Qualche domanda è stata fatta anche al diretto interessato, Riccardo Liso in persona, che ha subito spiegato come ha vissuto il cambio di ruolo: «Mi son trovato subito bene nel nuovo ruolo. Era come se fossi predestinato a diventare difensore, perché mi sembrava di giocare in quella posizione da sempre. I miei compagni poi mi hanno aiutato molto a dare del mio meglio. Anzi, a questo proposito volevo ringraziare davvero tutta la squadra. In primis il mio allenatore, perché credo che mi abbia veramente creato, visto il giocatore che sono adesso. E poi ovviamente tutti i miei compagni, in special modo il mio compagno di reparto Alessandro Gambi (a sinistra in foto, ndr). Un sentito ringraziamento anche a tutto il Cologno, gli allenatori in seconda, i dirigenti e il presidente. E poi, anche se purtroppo il Torneo delle Province è stato annullato, ringrazio anche mister Ruggiero, perché ultimamente mi ha seguito molto». In chiusura, Riccardo ha parlato di questo momento un po’ in bilico per il calcio e di come sta vivendo lui questo periodo: «Sento molto la lontananza dal campo. Però bisogna restare in casa, quindi mi alleno qui e cerco in qualche modo di arginare la nostalgia che sento. Spero di tornare in campo al più presto per inseguire i miei sogni».

[Record salvati]
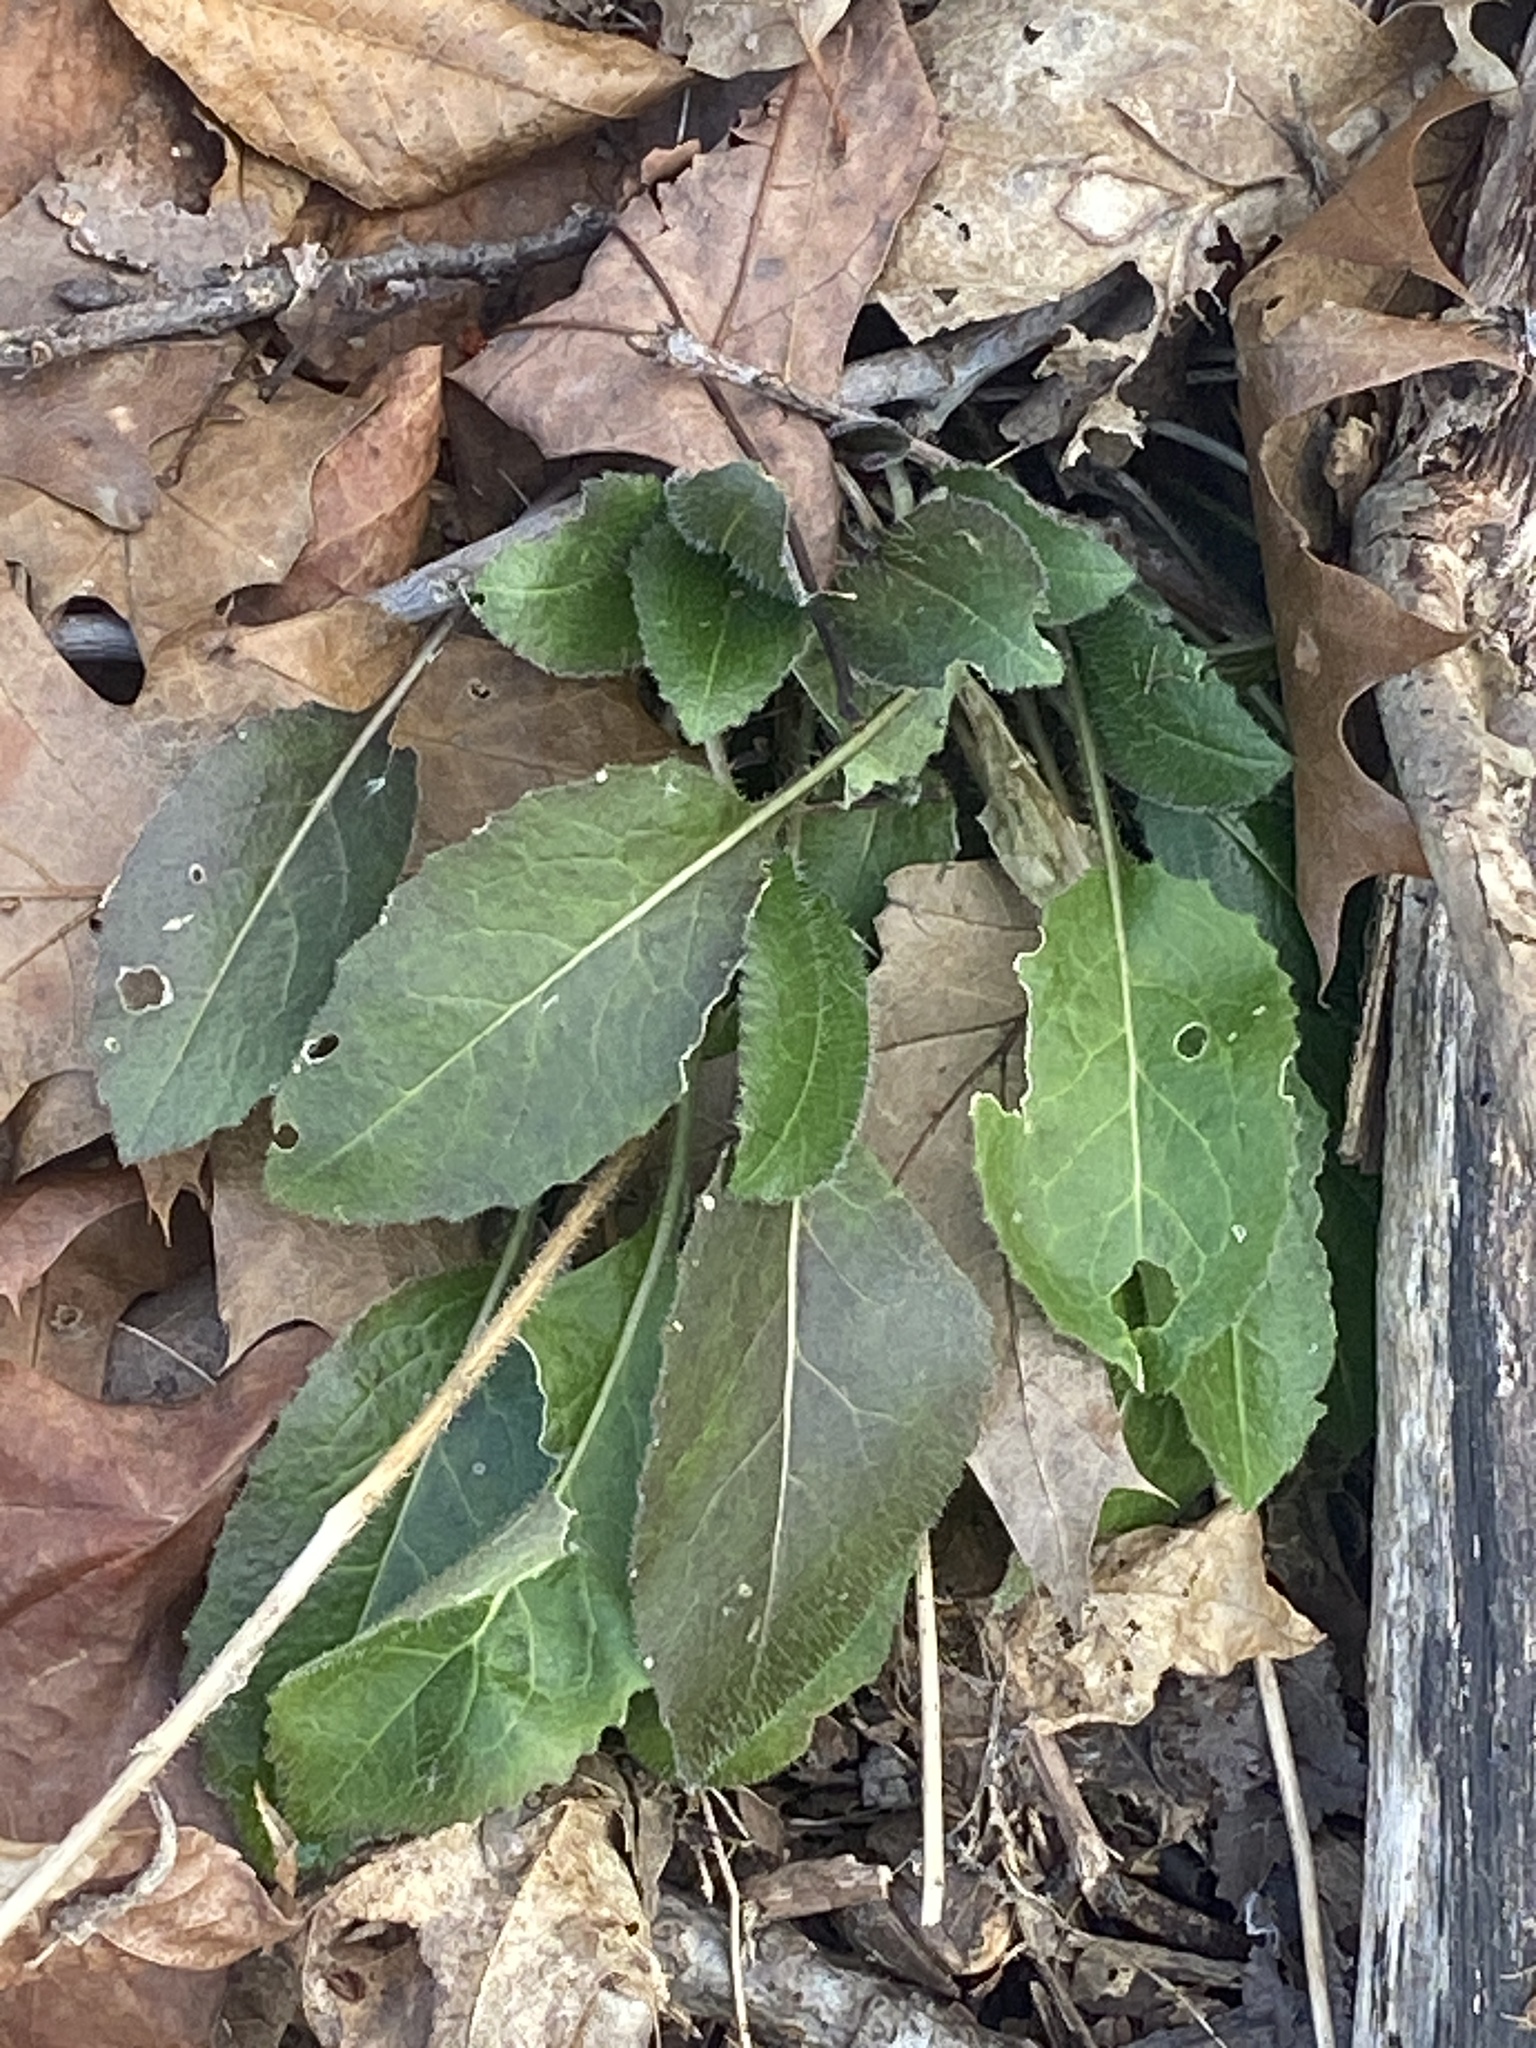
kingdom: Plantae
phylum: Tracheophyta
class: Magnoliopsida
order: Brassicales
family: Brassicaceae
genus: Hesperis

Cosa si chiede: Prosegui l'intervista a Riccardo Liso dal punto in cui si ferma. I record non hanno alcun legame con l'intervista a Riccardo Liso.

Spazio risposta:
E se gli si chiede qual è il suo giocatore preferito, risponde così: «Ne parlavo qualche tempo fa con l’allenatore. Prima non avevo un giocatore che mi piacesse in modo particolare. Ma da quando gioco in difesa, il mio idolo è Virgil Van Dijk. Sogno di poter arrivare ai suoi livelli, un giorno».